Sunday, January 30, 2011

Day 206: Art of Compromise

One of the recurring challenges of military couples is handling the R&R and redeployment. Separating is hard, but you get a rhythm to your days. The two week vacation in the middle is much anticipated but also fraught with complicated relationship issues.

He spends 6 months or so in combat, living in uncomfortable situations, feeling separated from the things that make him feel like him. During that time, he hopes and dreams and waits for this all too brief respite from the challenges, drama, and stress of the war. He thinks about home: sleeping in his bed, wearing civilian clothes, showering in private, and seeing his family. Then he thinks about all the things he isn't getting to do and wants to cram as many of them into his two weeks as possible. His request was to try to take a hunting trip to Arkansas or Missouri for geese management season.

I spend those same months just living day to day, trying to maintain the same things we share by myself. I spend those months this time with a baby who demands total attention. Even when she is very good, I always have to have her needs and moods and schedules planned before I consider my own. I love being a mother, but I miss being able to take a few hours of a break. I think about those two weeks and think about driving to get the boys, taking a trip to see his ailing father. I think about all the hours in the car just to do those two things, and get tired.

I am still not over this infection. I woke up today, feeling worse than yesterday. I hope I don't have to make another trip to the doctor. My overwhelming summary of this year so far would be tired. I need a break in a completely different way than he does. Because his sacrifice is so total, it is hard for me to put my needs before his, but I also need to consider that his break is my only break too.

This is where things sometimes get tricky. He deserves to come home and have a great time. I deserve some much needed rest and to have some help around the house. The kids deserve to have some wonderful time with their father. His family deserves to see him. Two weeks isn't a very long time to fit in all that.

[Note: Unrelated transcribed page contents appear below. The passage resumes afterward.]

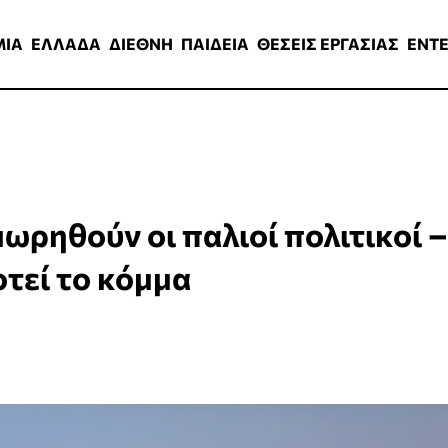
ΑΔΑ
ΔΙΕΘΝΗ
ΠΑΙΔΕΙΑ
ΘΕΣΕΙΣ ΕΡΓΑΣΙΑΣ
ENTERTAINMEN
ΜΙΑ
ΕΛΛΑΔΑ
ΔΙΕΘΝΗ
ΠΑΙΔΕΙΑ
ΘΕΣΕΙΣ ΕΡΓΑΣΙΑΣ
ENT
μωρηθούν οι παλιοί πολιτικοί –
τεί το κόμμα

Somewhere, somehow, he and I have to find a way to triage who gets priority. The kids come first. Then him and me, but what we need also has to take a back seat to what makes financial and time sense. I can't see taking four of his fourteen days to drive for him to hunt geese that we have no place to store and I don't even know if you can eat them. But we do need to find a way for him to get some downtime in nature since that is his thing. If all that gets done, then maybe I get some me time. I guess I don't even want to go anywhere or do anything, I just want to be able to let someone else chase her around for an evening or be the one to hop out of bed when she needs something.

Many couples, us included, have to find a way to process all the emotions of R&R. It is exciting, full of anticipation, but also nerves. While he's gone, you find a rhythm to daily life that doesn't include him. He explores a new world and an independence from you. Coming home, we look to reestablish the romantic ties, the relationship, but have to keep one hand over our hearts because two weeks is over way too fast.

We both picture those two weeks differently. I want him to spend every second lapping up the attention of his beautiful daughter, soaking up the rarer snuggles of his two boys, settling into the peace and quiet of our home. He tries to cram as much fun and activity into two weeks as humanly possible, at least he has in the past. The first deployment we shared, the two weeks home was a tailspin of parties. We had a blast. We spent everyday we could, just filled with friends and family. The R&R after that one, we spend a week with the boys and his father, fishing and barbecuing and spent a few days in a hotel doing fun things in the city. We then took a quiet second week for ourselves.

I don't know how this one will shake out. I do know it will take compromise from both of us. What we have to remember is how much we love each other. We have to remember how much the other person is sacrificing this year and be willing to move the sun and moon for them. If we both approach it ready to give 100%, somehow we will meet in the middle and find that most importantly, we needed each other the most.

1 comment:

  1. Finding a compromise point isn't always easiest. I understand your feelings of wanting to make sure his needs are met, but I guess I've recently decided that it's okay to be selfish too. Why not explain to him that you want at least one day at home where he is taking care of your daughter so you can just relax?